◆ Task to carry out ◆
Once you find a line containing the word "suchen" in the entries below, copy it.

━━━ Available data ━━━

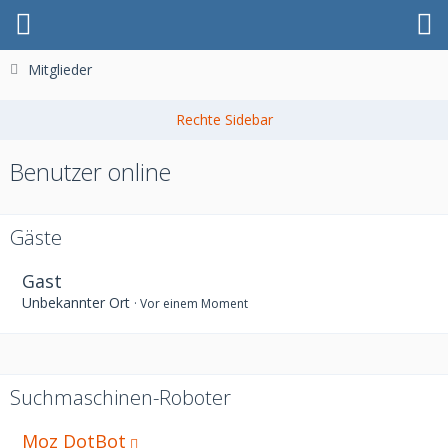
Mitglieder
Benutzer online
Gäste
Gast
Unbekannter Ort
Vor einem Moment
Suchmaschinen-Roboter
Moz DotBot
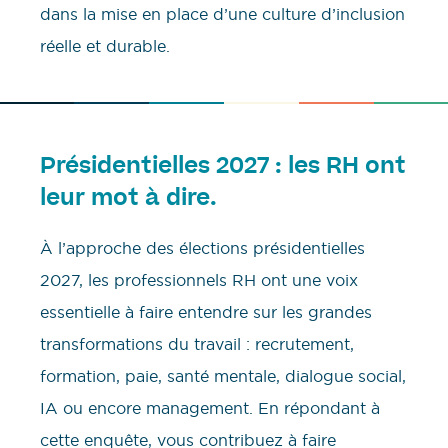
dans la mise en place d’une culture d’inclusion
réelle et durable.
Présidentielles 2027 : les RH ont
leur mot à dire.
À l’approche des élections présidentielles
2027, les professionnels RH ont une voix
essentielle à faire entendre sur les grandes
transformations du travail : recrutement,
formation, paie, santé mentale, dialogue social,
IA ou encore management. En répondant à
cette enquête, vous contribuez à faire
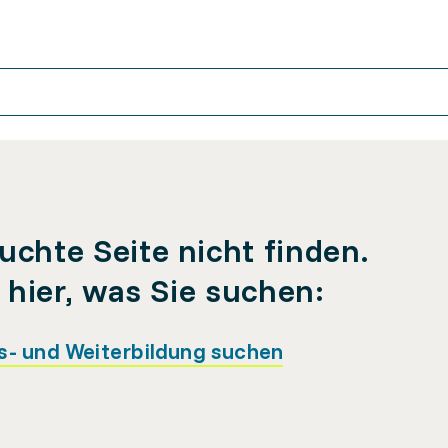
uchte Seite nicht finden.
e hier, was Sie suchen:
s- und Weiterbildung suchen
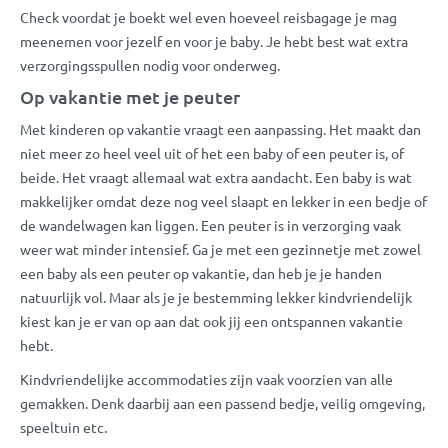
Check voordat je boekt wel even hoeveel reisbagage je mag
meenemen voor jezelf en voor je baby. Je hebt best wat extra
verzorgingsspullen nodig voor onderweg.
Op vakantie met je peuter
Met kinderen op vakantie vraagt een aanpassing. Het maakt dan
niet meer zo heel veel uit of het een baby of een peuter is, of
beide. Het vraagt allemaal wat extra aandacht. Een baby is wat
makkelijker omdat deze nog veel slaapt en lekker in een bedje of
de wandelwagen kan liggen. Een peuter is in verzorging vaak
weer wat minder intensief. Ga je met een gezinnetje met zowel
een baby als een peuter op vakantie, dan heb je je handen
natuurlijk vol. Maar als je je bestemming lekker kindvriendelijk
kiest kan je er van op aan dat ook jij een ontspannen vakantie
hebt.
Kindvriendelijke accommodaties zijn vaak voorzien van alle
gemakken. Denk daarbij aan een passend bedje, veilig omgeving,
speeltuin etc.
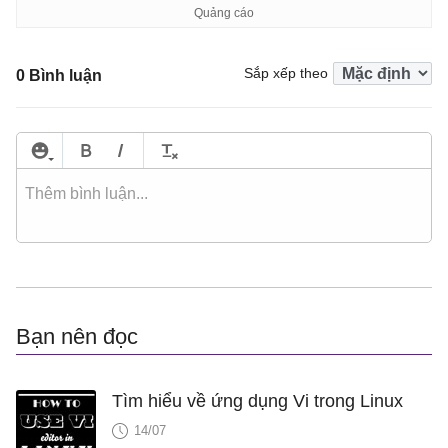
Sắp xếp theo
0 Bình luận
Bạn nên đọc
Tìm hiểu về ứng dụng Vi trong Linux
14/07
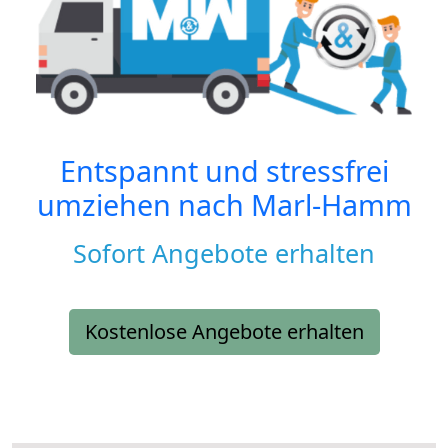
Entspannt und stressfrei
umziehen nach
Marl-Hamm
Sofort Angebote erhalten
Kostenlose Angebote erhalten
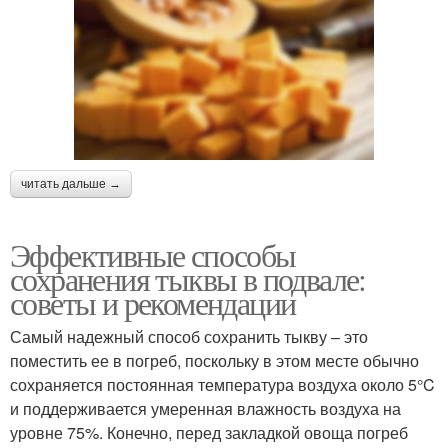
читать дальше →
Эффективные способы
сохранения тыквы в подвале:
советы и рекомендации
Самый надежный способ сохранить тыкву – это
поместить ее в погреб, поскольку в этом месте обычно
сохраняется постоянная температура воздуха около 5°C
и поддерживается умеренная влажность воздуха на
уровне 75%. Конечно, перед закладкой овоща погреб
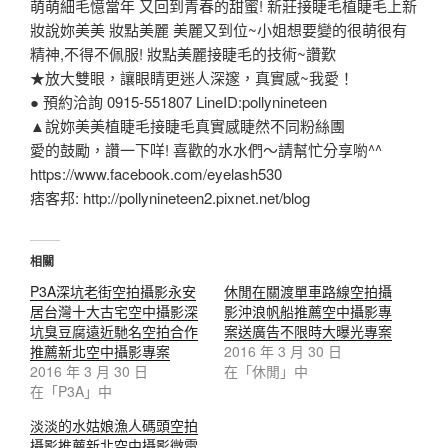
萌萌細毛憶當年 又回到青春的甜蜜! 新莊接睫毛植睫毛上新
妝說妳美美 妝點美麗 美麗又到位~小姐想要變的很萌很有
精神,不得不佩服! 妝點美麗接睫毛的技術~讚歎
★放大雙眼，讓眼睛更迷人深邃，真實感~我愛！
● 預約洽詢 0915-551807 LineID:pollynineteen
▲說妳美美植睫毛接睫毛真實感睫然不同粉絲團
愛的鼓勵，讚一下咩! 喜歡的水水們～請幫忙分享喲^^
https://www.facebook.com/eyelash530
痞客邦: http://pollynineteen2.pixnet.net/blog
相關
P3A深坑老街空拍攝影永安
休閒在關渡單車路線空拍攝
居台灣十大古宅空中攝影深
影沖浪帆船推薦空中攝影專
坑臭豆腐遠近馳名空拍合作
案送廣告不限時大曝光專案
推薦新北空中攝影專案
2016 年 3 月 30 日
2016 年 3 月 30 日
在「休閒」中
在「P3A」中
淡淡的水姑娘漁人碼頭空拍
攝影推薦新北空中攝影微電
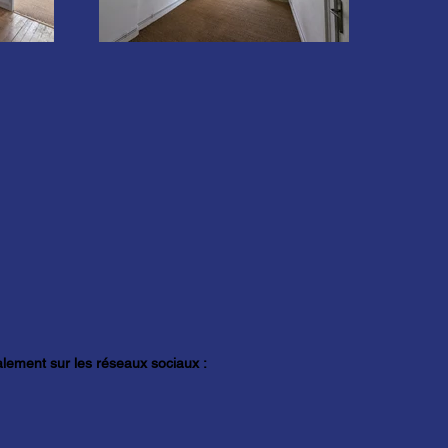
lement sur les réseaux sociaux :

━━━
━━━ Available data ━━━

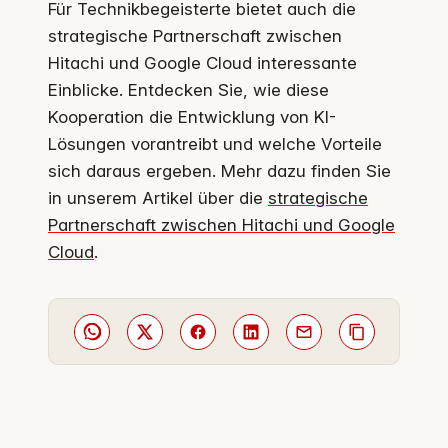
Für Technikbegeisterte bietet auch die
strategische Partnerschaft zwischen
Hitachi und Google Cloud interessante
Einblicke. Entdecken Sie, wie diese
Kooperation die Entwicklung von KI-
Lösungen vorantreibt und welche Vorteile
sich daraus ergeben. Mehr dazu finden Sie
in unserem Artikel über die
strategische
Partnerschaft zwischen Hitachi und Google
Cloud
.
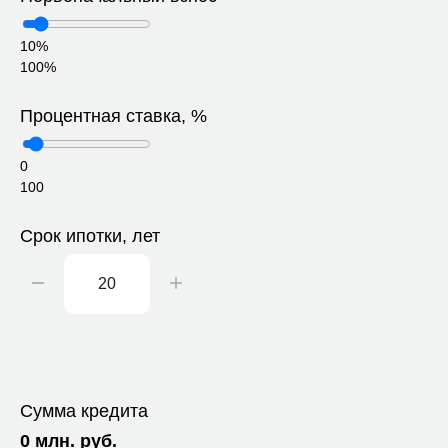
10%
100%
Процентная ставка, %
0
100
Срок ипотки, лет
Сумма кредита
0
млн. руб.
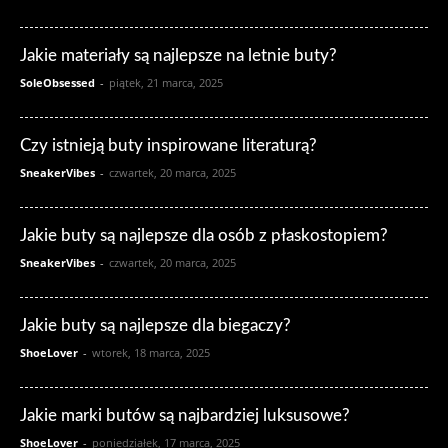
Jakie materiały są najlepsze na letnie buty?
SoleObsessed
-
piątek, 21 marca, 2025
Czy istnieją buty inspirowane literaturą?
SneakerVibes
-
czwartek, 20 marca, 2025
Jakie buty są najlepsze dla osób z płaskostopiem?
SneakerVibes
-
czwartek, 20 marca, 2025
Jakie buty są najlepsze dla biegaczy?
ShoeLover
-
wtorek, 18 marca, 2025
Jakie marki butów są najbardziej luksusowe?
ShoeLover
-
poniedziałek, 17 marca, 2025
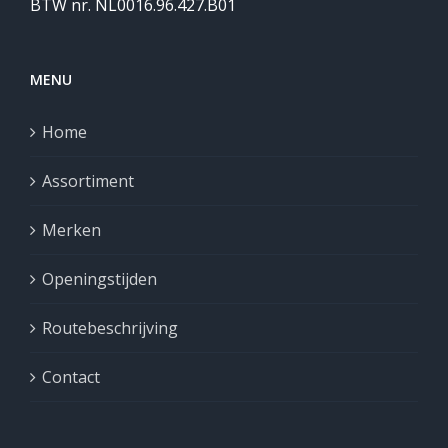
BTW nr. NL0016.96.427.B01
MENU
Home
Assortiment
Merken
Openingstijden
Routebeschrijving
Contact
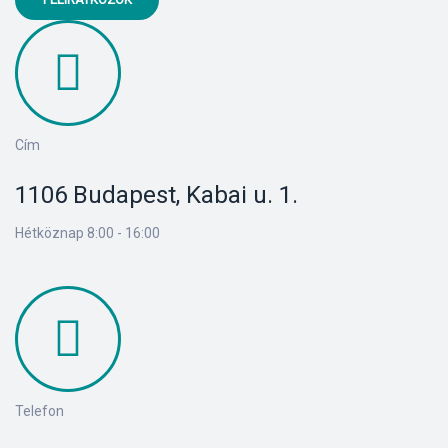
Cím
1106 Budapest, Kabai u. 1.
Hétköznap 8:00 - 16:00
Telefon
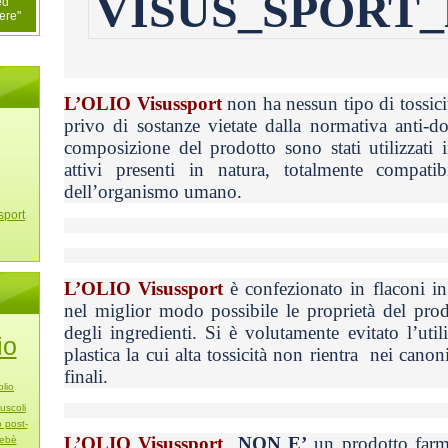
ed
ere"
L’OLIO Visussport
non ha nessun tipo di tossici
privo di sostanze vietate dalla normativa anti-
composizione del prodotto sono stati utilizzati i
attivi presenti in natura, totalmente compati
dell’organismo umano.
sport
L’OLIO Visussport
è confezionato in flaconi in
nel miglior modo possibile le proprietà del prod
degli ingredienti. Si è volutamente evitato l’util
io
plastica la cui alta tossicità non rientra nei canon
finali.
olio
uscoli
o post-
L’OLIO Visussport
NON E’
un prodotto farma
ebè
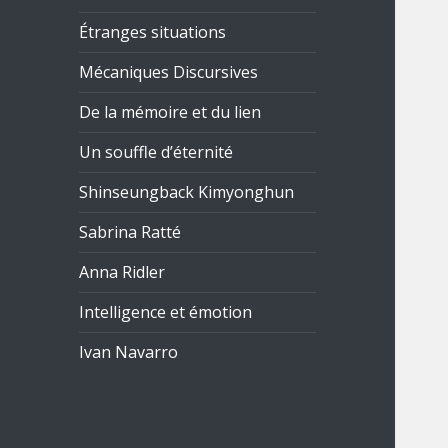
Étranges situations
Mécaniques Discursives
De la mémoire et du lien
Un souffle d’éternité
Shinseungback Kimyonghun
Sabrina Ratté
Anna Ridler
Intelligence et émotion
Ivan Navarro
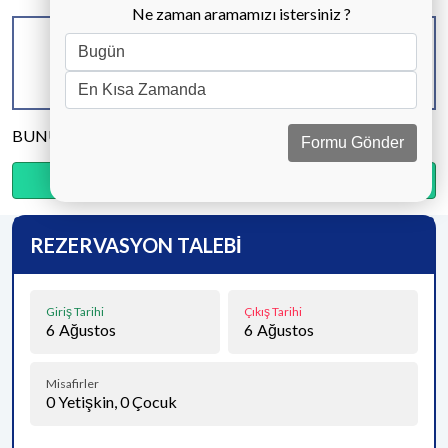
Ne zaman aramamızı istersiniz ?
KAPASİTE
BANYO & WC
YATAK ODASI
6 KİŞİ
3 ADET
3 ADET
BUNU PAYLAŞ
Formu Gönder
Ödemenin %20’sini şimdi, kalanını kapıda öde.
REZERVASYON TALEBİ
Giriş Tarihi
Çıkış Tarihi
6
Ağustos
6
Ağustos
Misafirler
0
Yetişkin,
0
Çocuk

━━━
━━━ Available data ━━━

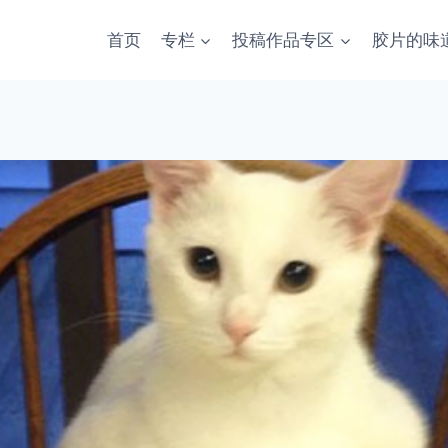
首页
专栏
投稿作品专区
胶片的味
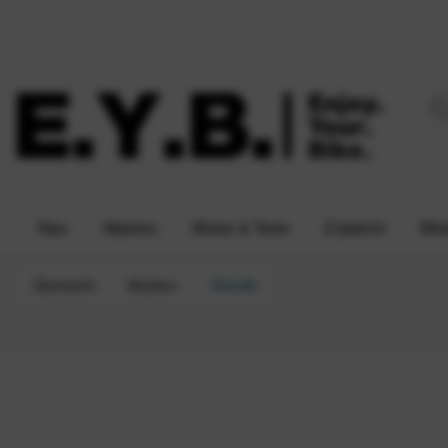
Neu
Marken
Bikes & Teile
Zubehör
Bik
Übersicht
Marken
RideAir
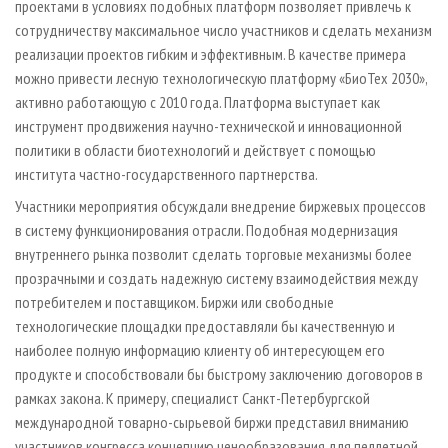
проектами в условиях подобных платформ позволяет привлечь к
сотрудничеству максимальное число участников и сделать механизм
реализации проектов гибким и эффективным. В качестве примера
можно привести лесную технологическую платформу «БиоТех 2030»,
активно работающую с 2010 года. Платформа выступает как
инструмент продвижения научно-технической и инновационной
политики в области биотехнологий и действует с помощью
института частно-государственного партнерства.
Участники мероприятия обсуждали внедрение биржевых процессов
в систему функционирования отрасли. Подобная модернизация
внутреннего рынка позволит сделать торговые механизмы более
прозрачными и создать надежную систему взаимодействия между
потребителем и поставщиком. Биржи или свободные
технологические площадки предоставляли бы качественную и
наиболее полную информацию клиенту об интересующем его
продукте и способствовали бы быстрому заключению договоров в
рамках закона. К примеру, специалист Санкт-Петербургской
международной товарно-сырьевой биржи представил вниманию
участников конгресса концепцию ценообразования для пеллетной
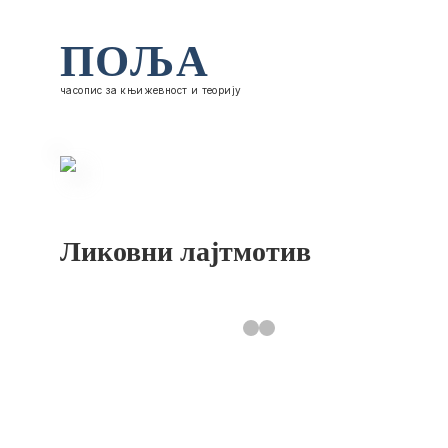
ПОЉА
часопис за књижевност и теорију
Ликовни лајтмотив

━━━

◆ Answer for this exercise ◆
e hier, was Sie suchen:
s- und Weiterbildung suchen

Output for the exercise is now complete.